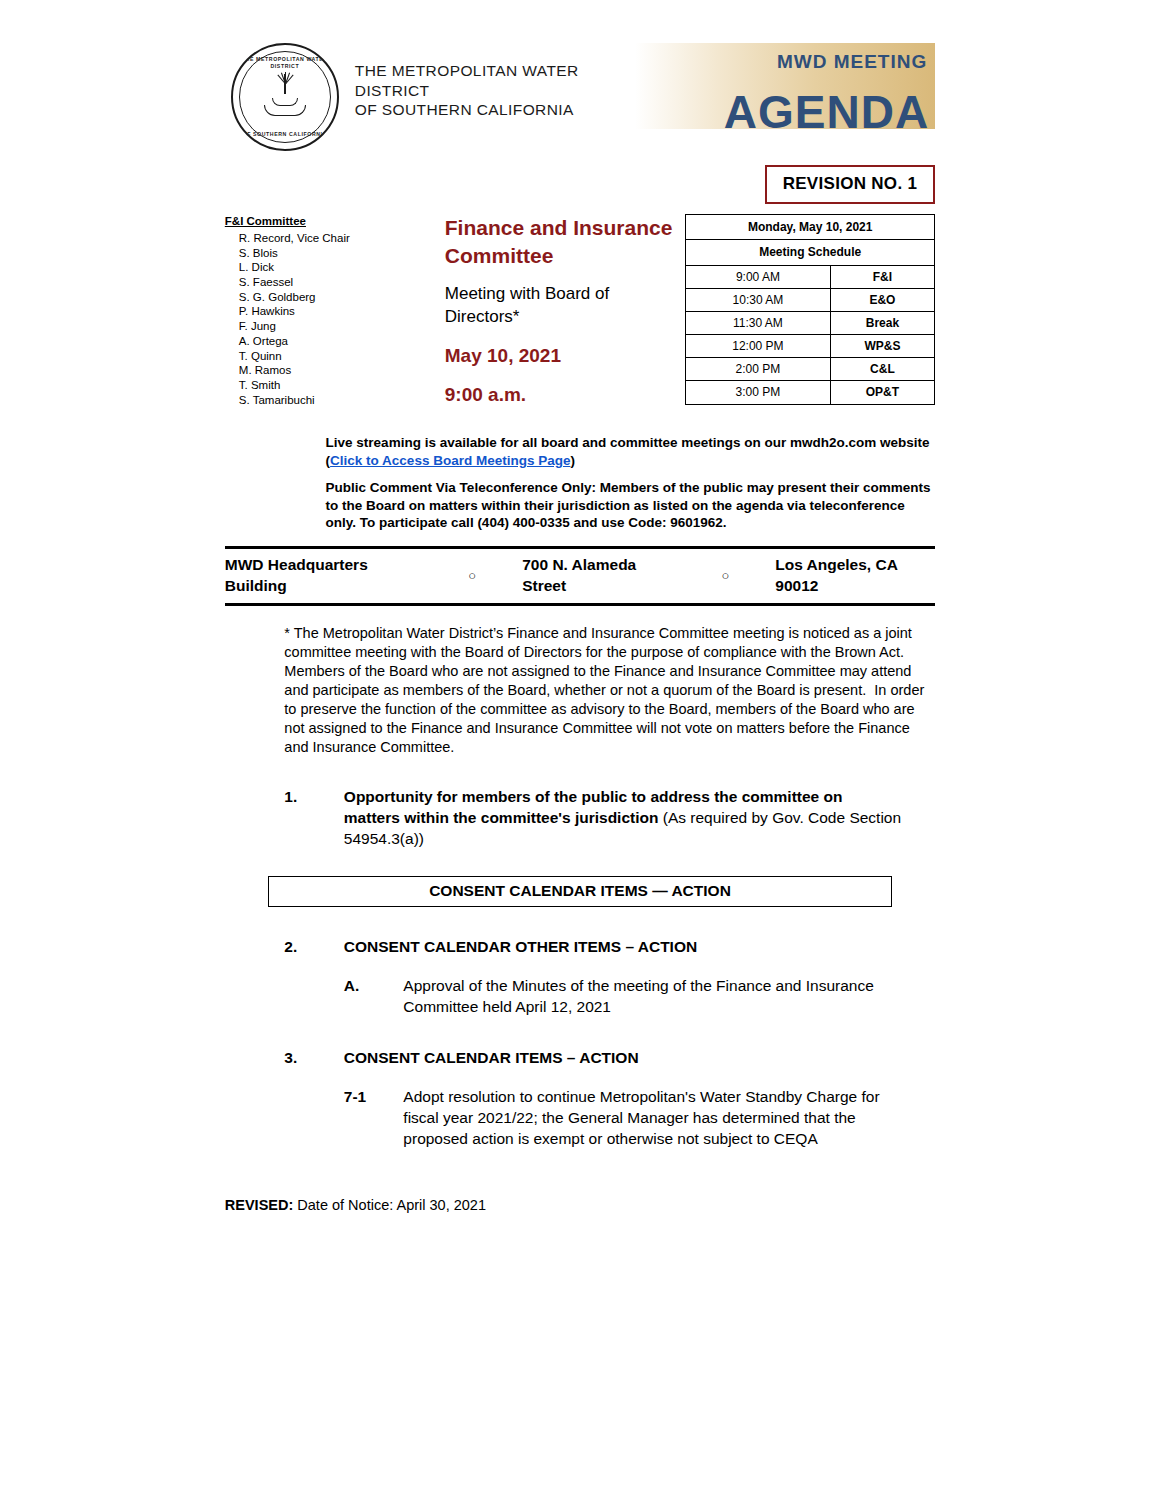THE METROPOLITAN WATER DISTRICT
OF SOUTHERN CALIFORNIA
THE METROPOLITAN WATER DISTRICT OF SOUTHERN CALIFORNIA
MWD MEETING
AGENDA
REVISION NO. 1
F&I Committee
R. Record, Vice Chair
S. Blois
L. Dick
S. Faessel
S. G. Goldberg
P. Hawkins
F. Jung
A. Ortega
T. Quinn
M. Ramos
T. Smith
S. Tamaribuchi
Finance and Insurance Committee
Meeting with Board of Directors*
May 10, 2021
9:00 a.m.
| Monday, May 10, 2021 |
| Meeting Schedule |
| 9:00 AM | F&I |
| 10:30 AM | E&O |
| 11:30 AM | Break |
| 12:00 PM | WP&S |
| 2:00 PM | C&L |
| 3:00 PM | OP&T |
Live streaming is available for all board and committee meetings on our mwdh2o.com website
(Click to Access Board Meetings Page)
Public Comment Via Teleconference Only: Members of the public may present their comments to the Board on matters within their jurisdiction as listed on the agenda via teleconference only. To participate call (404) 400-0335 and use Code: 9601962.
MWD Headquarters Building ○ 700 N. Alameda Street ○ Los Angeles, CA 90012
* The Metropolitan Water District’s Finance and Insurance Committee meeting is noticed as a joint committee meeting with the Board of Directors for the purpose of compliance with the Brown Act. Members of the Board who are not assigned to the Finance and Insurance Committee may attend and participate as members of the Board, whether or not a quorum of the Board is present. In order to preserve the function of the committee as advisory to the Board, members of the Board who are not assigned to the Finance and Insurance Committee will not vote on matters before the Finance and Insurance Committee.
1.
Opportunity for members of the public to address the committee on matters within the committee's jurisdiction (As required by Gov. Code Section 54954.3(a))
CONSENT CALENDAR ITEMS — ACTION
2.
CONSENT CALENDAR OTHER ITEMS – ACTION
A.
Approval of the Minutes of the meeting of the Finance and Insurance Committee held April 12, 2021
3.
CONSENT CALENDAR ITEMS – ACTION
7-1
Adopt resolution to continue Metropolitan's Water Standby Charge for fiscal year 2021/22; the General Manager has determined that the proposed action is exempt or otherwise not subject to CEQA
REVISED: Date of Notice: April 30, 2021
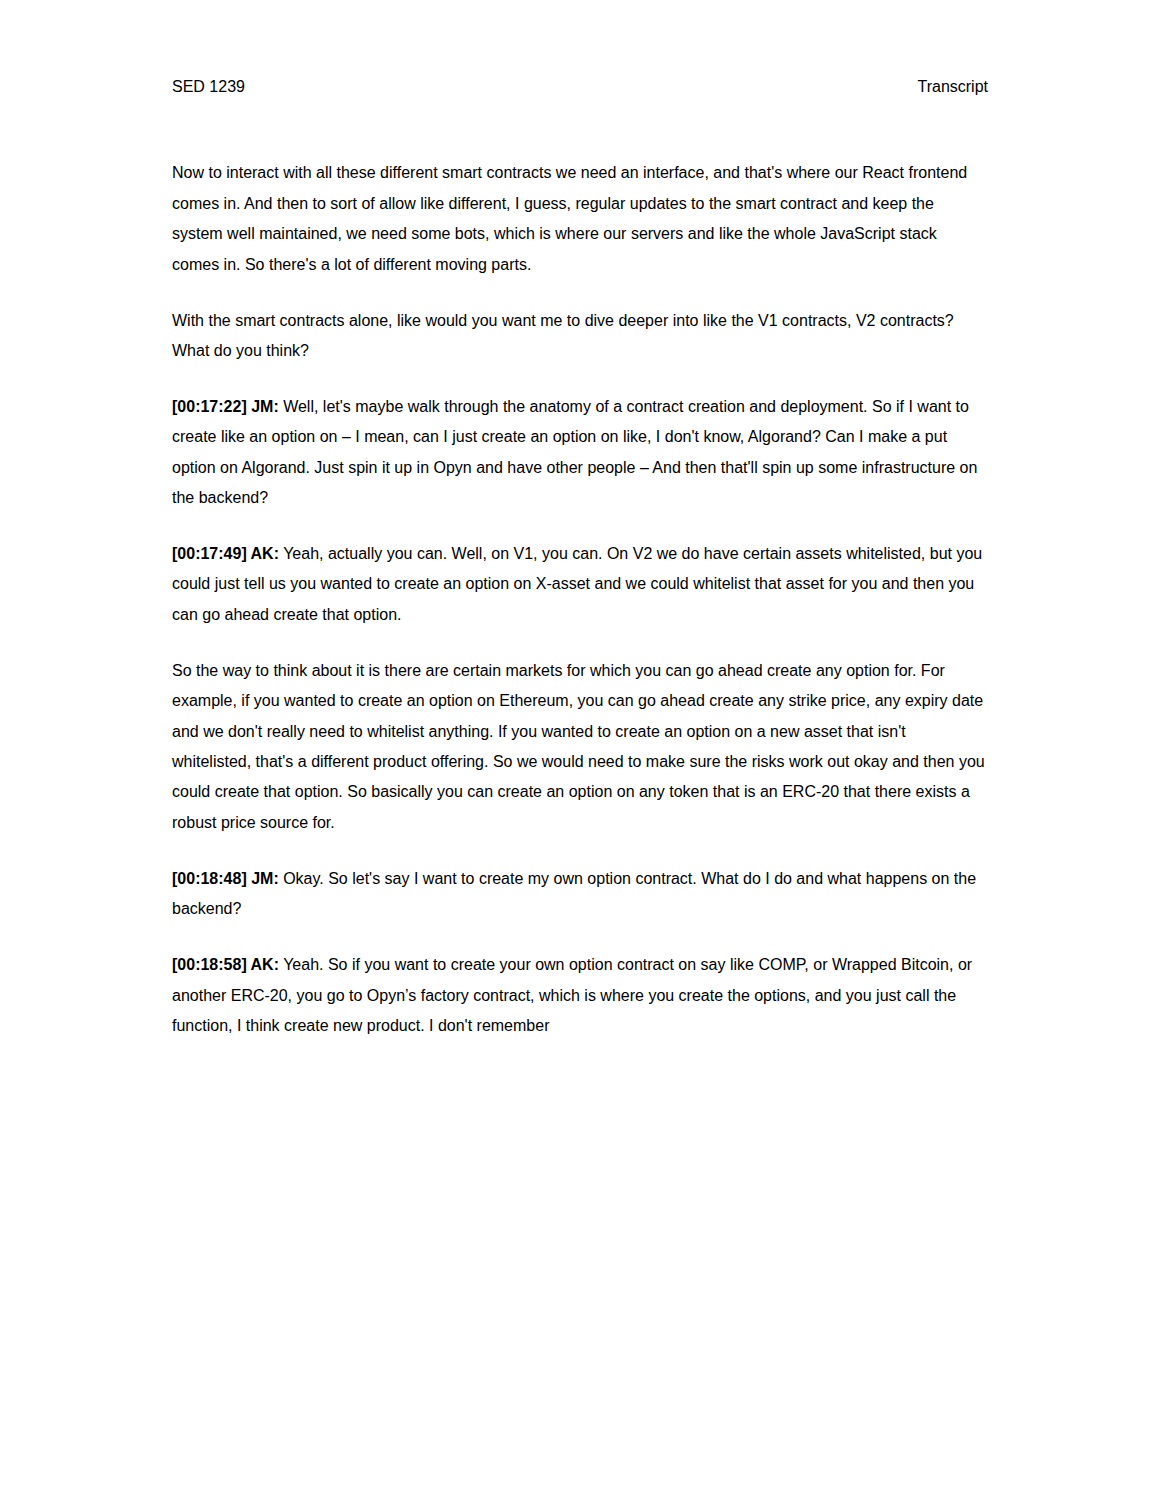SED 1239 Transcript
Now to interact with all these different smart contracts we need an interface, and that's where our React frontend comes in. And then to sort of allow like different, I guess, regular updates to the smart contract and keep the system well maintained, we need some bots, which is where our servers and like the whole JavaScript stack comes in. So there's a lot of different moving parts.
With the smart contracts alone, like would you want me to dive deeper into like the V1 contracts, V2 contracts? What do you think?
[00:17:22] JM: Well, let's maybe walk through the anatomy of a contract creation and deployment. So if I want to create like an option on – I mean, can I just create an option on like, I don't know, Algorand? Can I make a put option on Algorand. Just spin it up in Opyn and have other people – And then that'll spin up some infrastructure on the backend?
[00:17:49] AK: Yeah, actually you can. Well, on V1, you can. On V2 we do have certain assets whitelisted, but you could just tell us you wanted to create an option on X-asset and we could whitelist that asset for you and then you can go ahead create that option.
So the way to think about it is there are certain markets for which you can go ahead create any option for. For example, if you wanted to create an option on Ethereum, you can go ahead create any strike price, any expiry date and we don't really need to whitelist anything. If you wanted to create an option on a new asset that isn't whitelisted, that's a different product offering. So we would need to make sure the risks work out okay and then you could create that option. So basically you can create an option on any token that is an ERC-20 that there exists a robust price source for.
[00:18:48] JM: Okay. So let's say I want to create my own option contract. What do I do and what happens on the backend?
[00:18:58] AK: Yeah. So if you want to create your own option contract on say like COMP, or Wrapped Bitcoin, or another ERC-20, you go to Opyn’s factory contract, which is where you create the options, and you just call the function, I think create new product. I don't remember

*What this task involves*. All lines above from the one containing "MWD MEETING" to the one containing "PM | OP&T |" must be repeated exactly, both lines included, and no others.

*Task solution*.
MWD MEETING
AGENDA
REVISION NO. 1
F&I Committee
R. Record, Vice Chair
S. Blois
L. Dick
S. Faessel
S. G. Goldberg
P. Hawkins
F. Jung
A. Ortega
T. Quinn
M. Ramos
T. Smith
S. Tamaribuchi
Finance and Insurance Committee
Meeting with Board of Directors*
May 10, 2021
9:00 a.m.
| Monday, May 10, 2021 |
| Meeting Schedule |
| 9:00 AM | F&I |
| 10:30 AM | E&O |
| 11:30 AM | Break |
| 12:00 PM | WP&S |
| 2:00 PM | C&L |
| 3:00 PM | OP&T |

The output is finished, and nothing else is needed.